The Company adopted the following optional practical expedients provided in ASC 842:
no reassessment of any expired or existing contracts to determine if they contain a lease;
no reassessment of initial direct costs for any existing leases;
no recognition of right-of-use assets and lease liabilities for leases with a term of one year or less;
no separate classification and disclosure of non-lease components of revenue in lease contracts from the related lease components provided certain conditions are met; and
no reassessment of the lease classification.
For those leases where the Company was the lessee, specifically ground leases, the adoption of ASC 842 required the Company to record a right-of-use asset and a lease liability in the amount of $56.3 million on the condensed consolidated balance sheet. In calculating the right of use asset and lease liability, the Company used a weighted average discount rate of 4.49%, which represented the Company's incremental borrowing rate related to the ground lease assets as of January 1, 2019. Ground leases executed before the adoption of ASC 842 are accounted for as operating leases and did not result in a materially different ground lease expense. However, most ground leases executed after the adoption of ASC 842 are expected to be accounted for as finance leases, which will result in ground lease expense being recorded using the effective interest method instead of the straight-line method over the term of the lease, resulting in higher expense associated with the ground lease in the earlier years of a ground lease when compared to the straight line method. The Company used the "modified retrospective" method upon adoption of ASC 842, which permitted application of the new standard on the adoption date as opposed to the earliest comparative period presented in its financial statements. For additional disclosures, see note 6 "Leases" and note 14 "Revenue Recognition"
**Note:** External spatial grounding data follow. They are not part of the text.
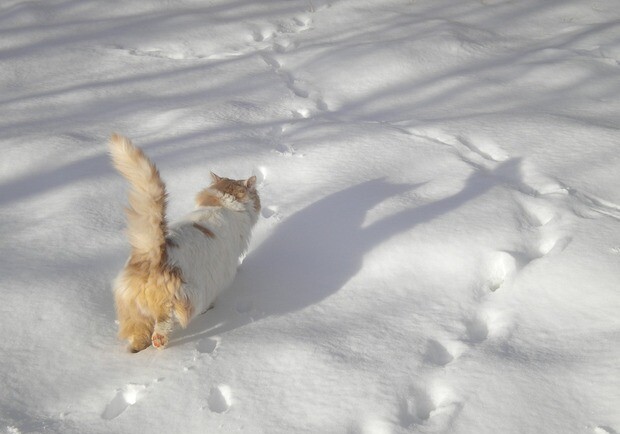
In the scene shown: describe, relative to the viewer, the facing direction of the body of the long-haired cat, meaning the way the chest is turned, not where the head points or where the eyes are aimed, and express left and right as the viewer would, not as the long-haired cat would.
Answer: facing away from the viewer and to the right of the viewer
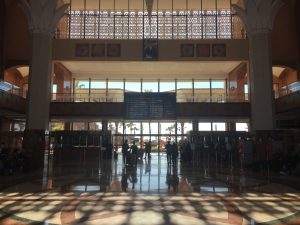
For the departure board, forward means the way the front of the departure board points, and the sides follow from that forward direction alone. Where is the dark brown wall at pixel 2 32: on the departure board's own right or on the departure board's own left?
on the departure board's own right

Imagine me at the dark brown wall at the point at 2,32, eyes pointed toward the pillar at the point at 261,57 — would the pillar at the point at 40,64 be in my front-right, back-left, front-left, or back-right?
front-right

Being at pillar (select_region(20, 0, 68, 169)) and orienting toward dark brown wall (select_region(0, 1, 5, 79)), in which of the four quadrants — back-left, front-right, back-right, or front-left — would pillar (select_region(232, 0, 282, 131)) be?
back-right

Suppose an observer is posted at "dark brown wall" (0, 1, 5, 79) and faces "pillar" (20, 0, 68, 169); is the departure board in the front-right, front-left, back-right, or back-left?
front-left

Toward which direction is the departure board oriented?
toward the camera

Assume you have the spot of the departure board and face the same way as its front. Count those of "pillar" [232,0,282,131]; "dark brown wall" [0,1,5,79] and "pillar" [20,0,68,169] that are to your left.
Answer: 1

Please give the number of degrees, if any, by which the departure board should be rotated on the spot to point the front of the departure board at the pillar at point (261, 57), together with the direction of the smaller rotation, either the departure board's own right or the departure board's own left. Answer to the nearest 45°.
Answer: approximately 90° to the departure board's own left
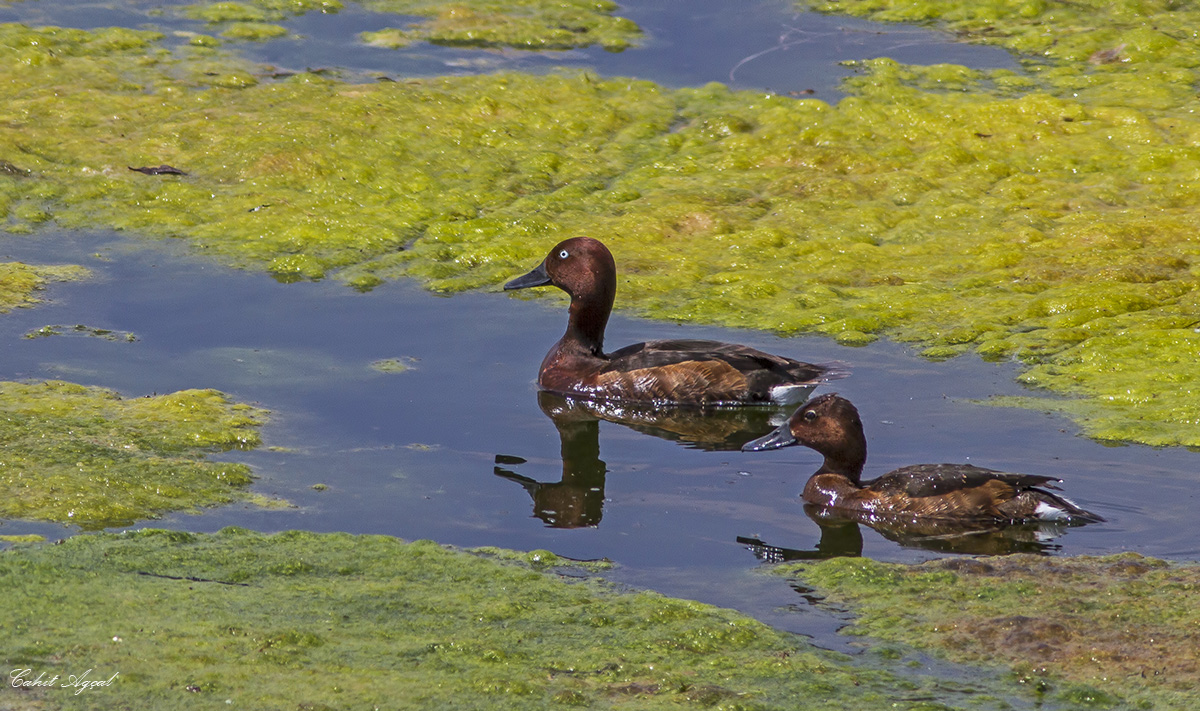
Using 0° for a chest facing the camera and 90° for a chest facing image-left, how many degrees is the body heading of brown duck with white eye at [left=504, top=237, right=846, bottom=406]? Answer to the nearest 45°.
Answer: approximately 90°

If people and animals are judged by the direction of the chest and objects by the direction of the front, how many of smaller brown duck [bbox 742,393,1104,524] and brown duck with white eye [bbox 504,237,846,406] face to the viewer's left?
2

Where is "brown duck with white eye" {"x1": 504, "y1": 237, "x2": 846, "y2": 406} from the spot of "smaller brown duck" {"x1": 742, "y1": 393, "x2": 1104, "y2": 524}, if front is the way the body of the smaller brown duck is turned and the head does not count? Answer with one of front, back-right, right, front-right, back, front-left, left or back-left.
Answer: front-right

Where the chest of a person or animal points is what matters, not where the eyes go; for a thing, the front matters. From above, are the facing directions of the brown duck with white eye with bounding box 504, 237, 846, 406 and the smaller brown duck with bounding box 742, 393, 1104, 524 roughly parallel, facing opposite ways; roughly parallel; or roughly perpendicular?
roughly parallel

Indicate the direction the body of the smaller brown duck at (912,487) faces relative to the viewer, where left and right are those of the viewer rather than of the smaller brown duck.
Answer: facing to the left of the viewer

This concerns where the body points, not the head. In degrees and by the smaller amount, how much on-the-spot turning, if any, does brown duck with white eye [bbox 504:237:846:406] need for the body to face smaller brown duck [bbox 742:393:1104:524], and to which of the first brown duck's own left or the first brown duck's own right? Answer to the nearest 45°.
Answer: approximately 135° to the first brown duck's own left
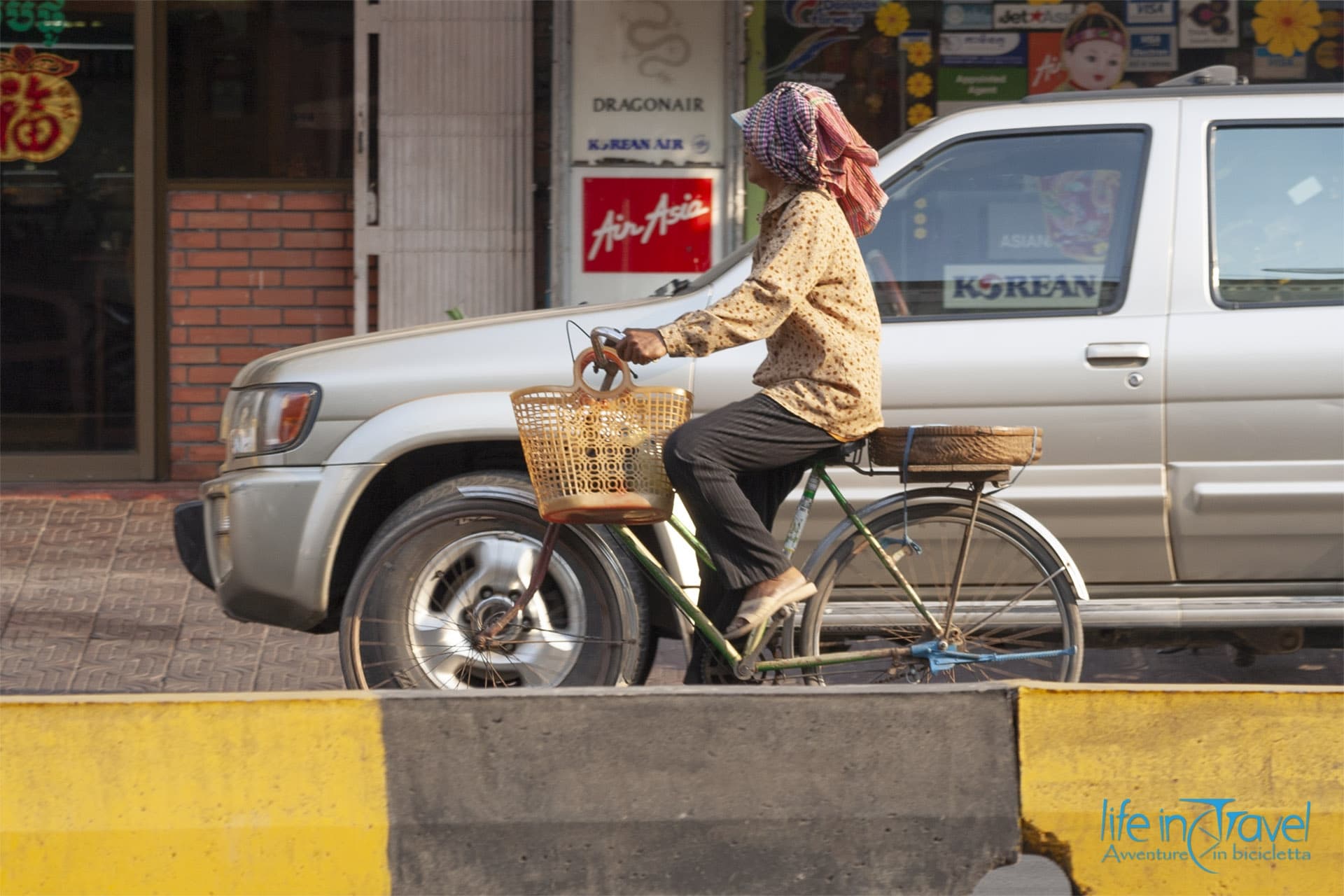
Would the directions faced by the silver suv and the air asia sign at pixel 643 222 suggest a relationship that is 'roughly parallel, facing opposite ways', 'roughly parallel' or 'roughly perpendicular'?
roughly perpendicular

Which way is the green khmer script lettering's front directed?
toward the camera

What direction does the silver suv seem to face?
to the viewer's left

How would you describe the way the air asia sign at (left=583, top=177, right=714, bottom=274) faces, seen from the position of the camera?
facing the viewer

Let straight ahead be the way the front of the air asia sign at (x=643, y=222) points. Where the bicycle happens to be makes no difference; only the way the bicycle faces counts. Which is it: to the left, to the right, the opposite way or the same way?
to the right

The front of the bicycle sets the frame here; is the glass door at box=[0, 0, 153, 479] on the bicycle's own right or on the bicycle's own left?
on the bicycle's own right

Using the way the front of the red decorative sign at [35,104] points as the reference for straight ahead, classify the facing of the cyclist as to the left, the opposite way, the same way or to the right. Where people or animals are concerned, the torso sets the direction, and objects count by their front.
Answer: to the right

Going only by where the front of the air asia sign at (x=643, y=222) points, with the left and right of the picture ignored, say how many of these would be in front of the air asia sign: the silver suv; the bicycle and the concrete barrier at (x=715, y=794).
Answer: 3

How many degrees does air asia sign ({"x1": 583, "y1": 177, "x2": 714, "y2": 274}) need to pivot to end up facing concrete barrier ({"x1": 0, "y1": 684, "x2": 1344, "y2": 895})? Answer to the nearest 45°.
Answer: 0° — it already faces it

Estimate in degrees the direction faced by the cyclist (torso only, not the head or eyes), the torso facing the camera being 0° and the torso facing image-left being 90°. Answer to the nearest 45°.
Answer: approximately 90°

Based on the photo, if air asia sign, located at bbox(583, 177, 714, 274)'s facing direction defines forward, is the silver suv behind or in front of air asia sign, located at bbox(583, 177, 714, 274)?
in front
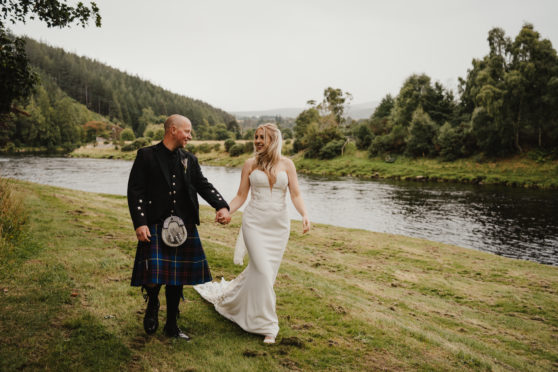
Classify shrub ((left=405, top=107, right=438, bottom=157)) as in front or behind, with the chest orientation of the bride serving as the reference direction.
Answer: behind

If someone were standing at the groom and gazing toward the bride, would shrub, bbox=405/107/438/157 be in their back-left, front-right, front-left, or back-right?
front-left

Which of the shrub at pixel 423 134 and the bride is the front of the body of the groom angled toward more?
the bride

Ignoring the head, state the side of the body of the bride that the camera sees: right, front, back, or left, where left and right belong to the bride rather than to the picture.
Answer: front

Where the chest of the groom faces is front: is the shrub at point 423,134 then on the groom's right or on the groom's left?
on the groom's left

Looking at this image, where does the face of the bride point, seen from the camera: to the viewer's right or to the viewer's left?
to the viewer's left

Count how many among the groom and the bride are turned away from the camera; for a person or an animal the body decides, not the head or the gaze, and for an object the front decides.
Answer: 0

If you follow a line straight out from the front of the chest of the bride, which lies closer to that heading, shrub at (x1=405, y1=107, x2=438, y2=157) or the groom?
the groom

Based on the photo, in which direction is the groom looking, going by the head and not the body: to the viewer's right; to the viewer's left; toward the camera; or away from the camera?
to the viewer's right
On January 1, 2018, the Company adopted ASU 2017-05, “Other Income - Gains and Losses from the Derecognition of Nonfinancial Assets (Subtopic 610-20): Clarifying the Scope of Asset Derecognition Guidance and Accounting for Partial Sales of Nonfinancial Assets” (“ASU 2017-05"). As a result of the adoption of ASU 2017-05, the Company recorded a cumulative effect from change in accounting principle, which credited distributions in excess of cumulative net income by $22.3 million. This cumulative effect adjustment resulted from the 2013 transfer of a wholly-owned property to an entity in which it had a noncontrolling interest.